DOINews: USFWS Director Ashe: We Can, and Must, Help Natural World Adapt to Climate Change

Last edited 09/05/2019

A version of this message was posted June 3 on USFWS Director Dan Ashe's Director's Corner.

The National Climate Assessment released a few weeks ago puts it bluntly.

“Evidence for climate change abounds, from the top of the atmosphere to the depths of the oceans. Scientists and engineers from around the world have meticulously collected this evidence, using satellites and networks of weather balloons, thermometers, buoys, and other observing systems. Evidence of climate change is also visible in the observed and measured changes in location and behavior of species and functioning of ecosystems. Taken together, this evidence tells an unambiguous story: the planet is warming, and over the last half century, this warming has been driven primarily by human activity.”

The scientific debate over whether climate change is disrupting the natural systems that support life on Earth is over. But two questions remain to be answered by human society: How catastrophic will the effects of this disruption be if we do nothing? And what can be done to avert the worst impacts?

Neal Smith NWR
Secretary of the Interior Sally Jewell (second from left) learns about the work going on at Neal Smith National Wildlife Refuge in Iowa.

Photo by Doreen VanRyswyk, USFWS.

Fortunately, we still have time to act to help wildlife and natural systems cope with a rapidly changing climate – and to protect the web of life that sustains the Earth's human population.

The U.S. Fish and Wildlife Service was one of the lead agencies behind the National Fish, Wildlife, and Plants Climate Adaptation Strategy released last year, which is guiding the United States' government's efforts to address climate change impacts to wildlife and natural systems. We're also proud to be part of a National Wildlife Federation partnership that last month released Climate-Smart Conservation: Putting Adaptation Principles into Practice.

The Climate-Smart guide offers wildlife managers and planners a process for evaluating resource challenges in a changing climate, and provides guidance for developing adaptation plans to address those challenges. It offers ways to overcome obstacles and to evaluate and choose the best course of action to address observed and predicted climate change impacts.

Tallgrass prairie
Native tall-grass prairie vegetation helps protect the soil year-round. Photo by Friends of Neal Smith NWR and the Prairie Learning Center.

The scale and intensity of climate change impacts pose an enormous challenge to our society. It's tempting to just throw up our hands and say “there's nothing we can do.”

But there is hope, and we are making real progress. Here are just a few examples of what's happening now:

  • Efforts are underway to restore native trout habitat in the Blackfoot River in Montana by planting riparian vegetation and making other improvements. These actions help cutthroat trout in the short term to withstand drought and in the long term by slowing impacts of climate change on stream temperatures.
  • Partners at Neal Smith National Wildlife Refuge in Iowa are finding that restoring diverse, native tall-grass prairie vegetation helps protect the soil year-round, slowing overland flow of water. It also helps recharge groundwater and provide important habitat.
  • By planting trees in the Red River and Lower Mississippi River valleys in Louisiana, partners are reducing greenhouse gases in the atmosphere and restoring habitat that feeds and shelters shorebirds, blackbirds, warblers and others.

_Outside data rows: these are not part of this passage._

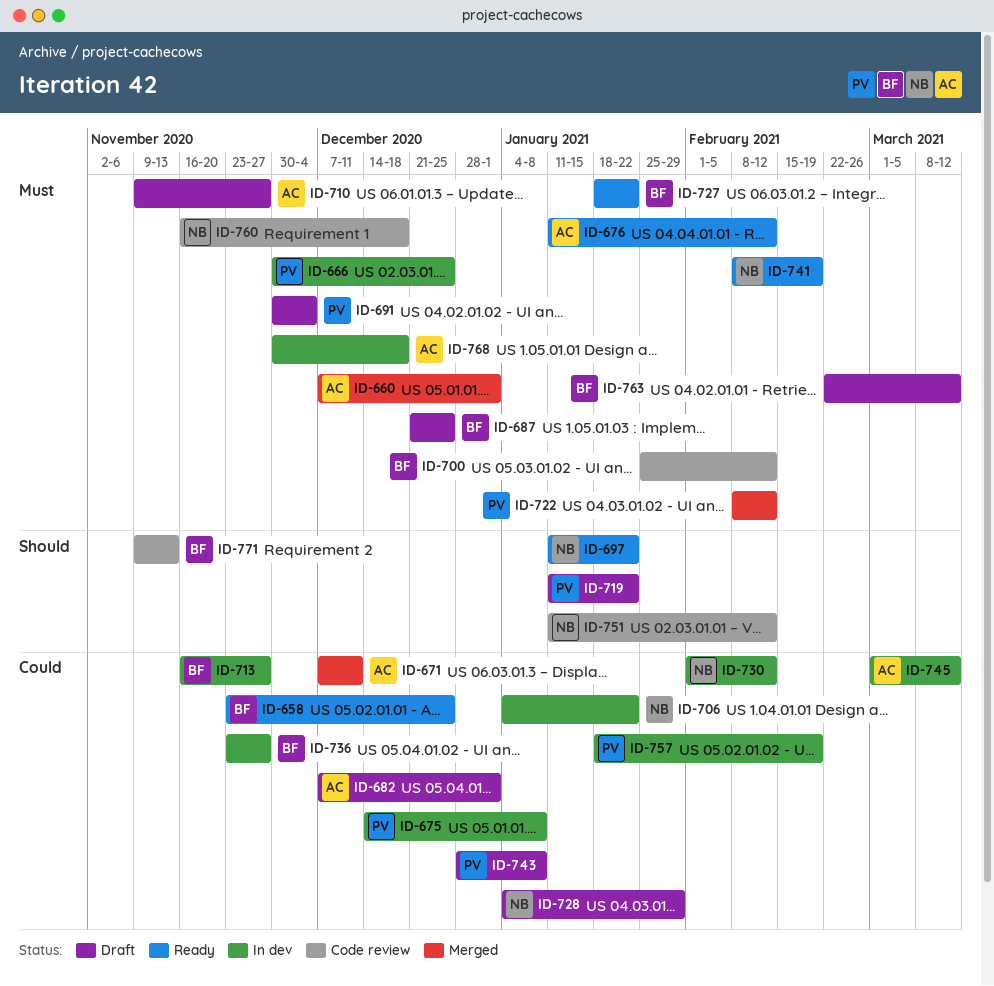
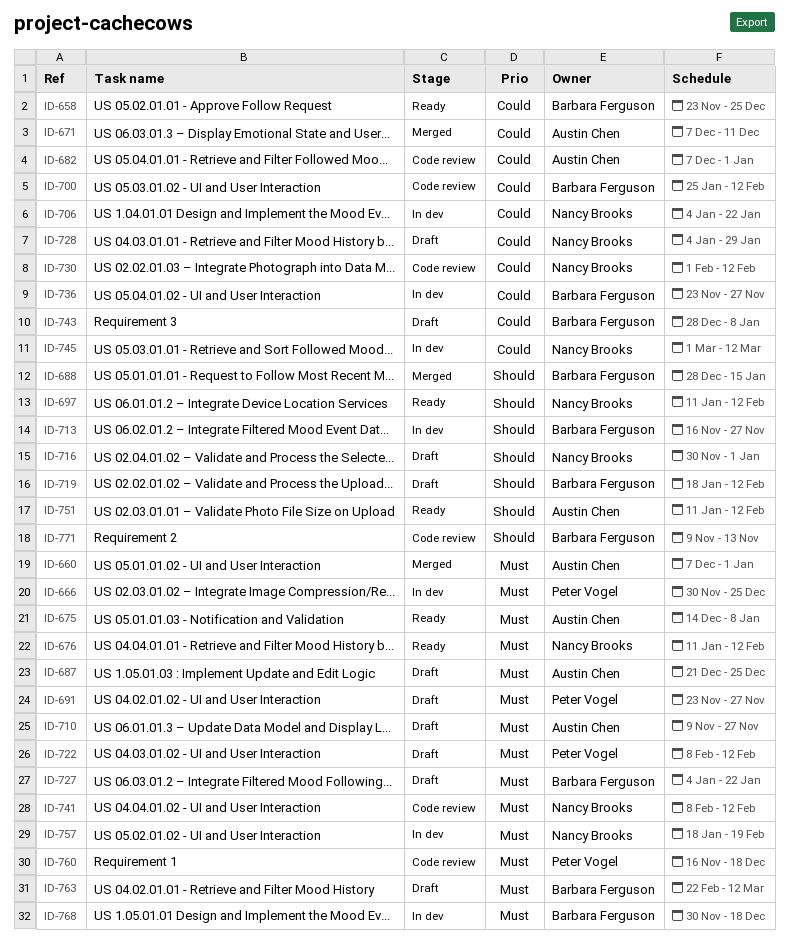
ID-675, status: In dev -> Ready
ID-675, owner: Peter Vogel -> Austin Chen
ID-675, priority: Could -> Must
ID-676, owner: Austin Chen -> Nancy Brooks
ID-682, status: Draft -> Code review
ID-687, owner: Barbara Ferguson -> Austin Chen
ID-688: none -> present
ID-691, start: Nov 30 -> Nov 23
ID-691, due: Dec 4 -> Nov 27
ID-697, due: Jan 22 -> Feb 12
ID-700, priority: Must -> Could
ID-713, priority: Could -> Should
ID-716: none -> present
ID-719, owner: Peter Vogel -> Barbara Ferguson
ID-719, start: Jan 11 -> Jan 18
ID-719, due: Jan 22 -> Feb 12
ID-722, status: Merged -> Draft
ID-727, status: Ready -> Draft
ID-727, start: Jan 18 -> Jan 4
ID-730, status: In dev -> Code review
ID-741, status: Ready -> Code review
ID-741, due: Feb 19 -> Feb 12
ID-743, owner: Peter Vogel -> Barbara Ferguson
ID-745, owner: Austin Chen -> Nancy Brooks
ID-751, status: Code review -> Ready
ID-751, owner: Nancy Brooks -> Austin Chen
ID-757, owner: Peter Vogel -> Nancy Brooks
ID-757, priority: Could -> Must
ID-760, owner: Nancy Brooks -> Peter Vogel
ID-768, owner: Austin Chen -> Barbara Ferguson

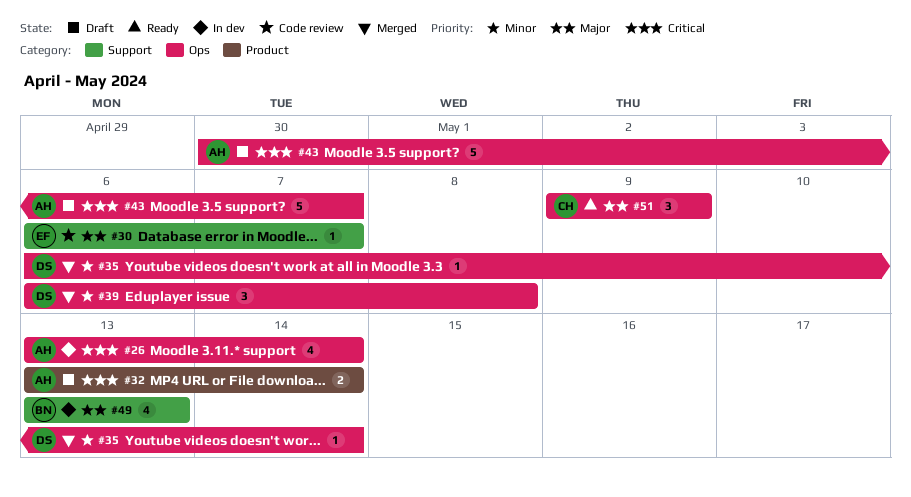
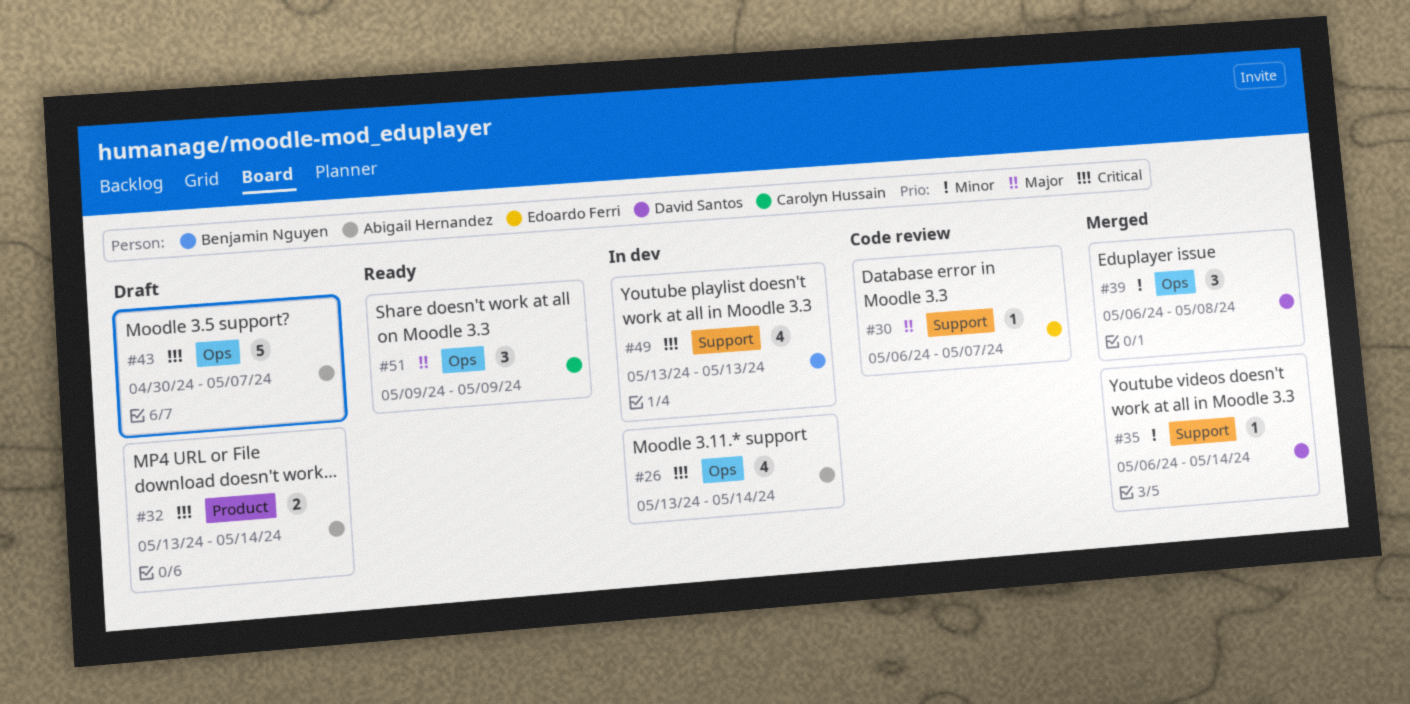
#35, label: Ops -> Support
#49, priority: Major -> Critical

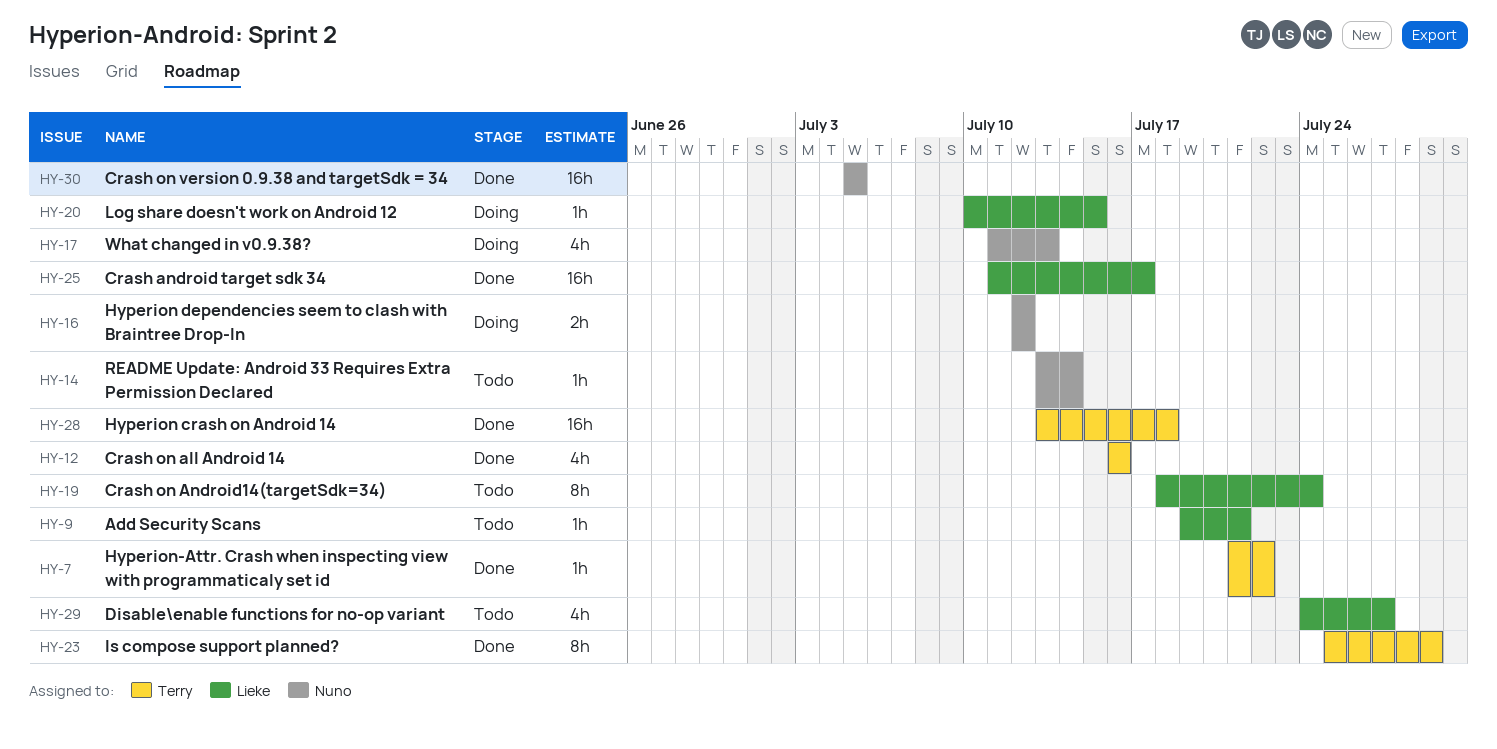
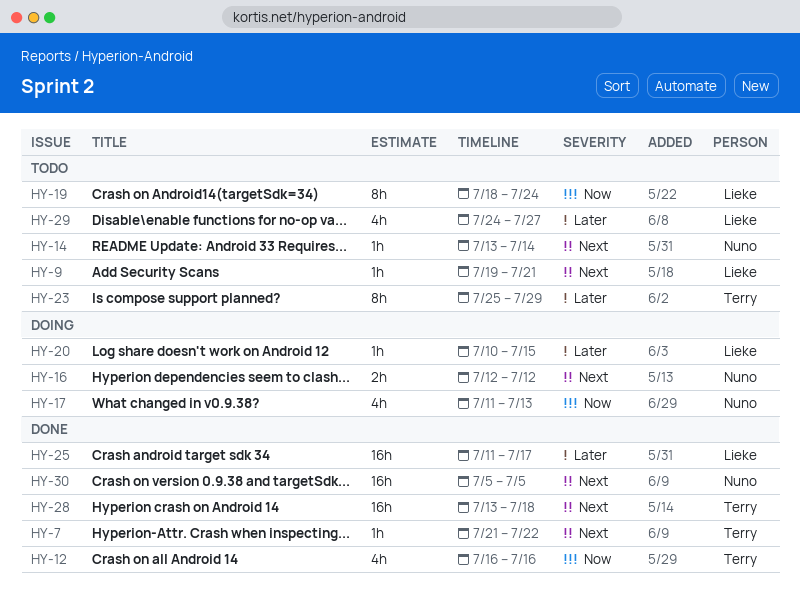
HY-23, status: Done -> Todo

Efforts like these are happening across the country, and the world. And in each case, there are roles for citizens to play – a difference that you can make personally.

Ultimately, coping with the disruptions of climate change is as much about people as it is about the natural world. Because the ecosystems that support the world's wildlife also provide clean air, clean water, food, shelter and employment for the world's human population.

Our survival and quality of life as a species is inextricably linked to the health of these ecosystems. And what happens in the next hundred years will have profound implications for human society. How we choose to respond here, and now – or whether we respond at all – will determine the kind of world in which we and our families live for the foreseeable future, as well as the kind of world we leave to our descendants.

I hope you'll be a part of ongoing and future efforts to find solutions that work for both people and wildlife. Everyone has a stake in the outcome of those efforts – and with your help, we can succeed.